デュアルブレードを壁に立て掛け、ベッドに仰向けになる。
時間が経過すると共に、俺は段々不安の対象が現実世界の事から、この世界の事に移り始めていた。危険度の高い魔物は、また襲って来る事はないのか。この世界では現在何が起こっているのか。ユリアは目を覚ますのか。
今俺は、黒田氏からアナウンスが来るのをただ待つだけだという心理状態から抜け出していた。
(勇者の始まりは、いつでも小さな勇気から、か)
先程ガーディさんに言われた言葉を、俺は胸の内で反芻する。謎はまだまだ沢山あるのだ、俺自身がこの世界で戦い、それが解けるのであれば、戦う以外にない。
(俺は……行動出来る人間のはずだ)
自主学習も、受験の時もそうだった。
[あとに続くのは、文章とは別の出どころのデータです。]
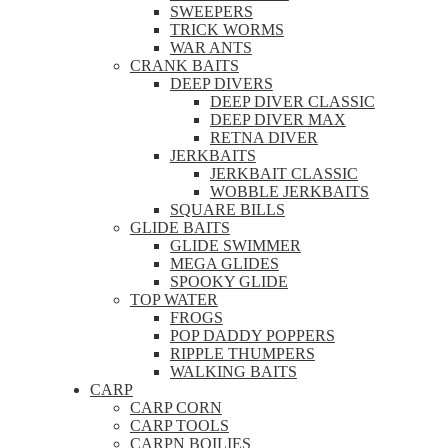
SWEEPERS
TRICK WORMS
WAR ANTS
CRANK BAITS
DEEP DIVERS
DEEP DIVER CLASSIC
DEEP DIVER MAX
RETNA DIVER
JERKBAITS
JERKBAIT CLASSIC
WOBBLE JERKBAITS
SQUARE BILLS
GLIDE BAITS
GLIDE SWIMMER
MEGA GLIDES
SPOOKY GLIDE
TOP WATER
FROGS
POP DADDY POPPERS
RIPPLE THUMPERS
WALKING BAITS
CARP
CARP CORN
CARP TOOLS
CARPN BOILIES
この世界では、それが戦闘であるだけだ。
一つ気掛かりな事があるとすれば、戦闘に負けてこの世界で命を落とした時、現実の俺がどうなるのか、という事だ。不具合が発生しているだけに、ゲームの約束事が信じきれない部分がある。なるべく、戦闘では安全を取るように努めた方がいいかもしれない。
ゲーム内での死は、セーブ地点まで戻ってやり直す事が出来るだけに周囲にある種の「捻じれ」を生じさせる。直前に起こった同じキャラクターの行動、台詞が反復される。しかし、この『ブレイヴイマジン』の世界はあまりに現実に似すぎていて、可逆変化の一切が容認されないような──されたら、違和感は従来のゲームの比ではないような──空気があった。それが、ここはゲーム世界だと分かっていても俺に本能的な警戒を与えていた。
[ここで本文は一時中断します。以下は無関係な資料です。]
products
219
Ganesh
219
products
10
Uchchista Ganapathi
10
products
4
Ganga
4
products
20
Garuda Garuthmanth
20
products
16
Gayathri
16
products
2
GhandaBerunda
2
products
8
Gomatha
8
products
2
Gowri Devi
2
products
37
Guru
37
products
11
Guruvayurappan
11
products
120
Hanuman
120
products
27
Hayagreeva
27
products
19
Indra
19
今後の戦闘で集中を欠かないようにする為にも、少し眠ろうと思い目を閉じた。現実の体は眠っているはずだが、ビッグデータと常時接続状態であり、脳は大量の情報を処理し続けている。疲労はしているに違いない。
このアバターを通して行った行為は、新宿に横たわる生身の体には一切届かない。しかし、脳で行う情報処理を完全に停止する睡眠だけは例外なのではないか、と俺は考えた。
もしそれで、サイコドライバーからの情報が遮断され、接続が切れたら?
ふと思ったが、その場合は一度ログアウト出来るという事なのだから問題はないだろう、と判断した。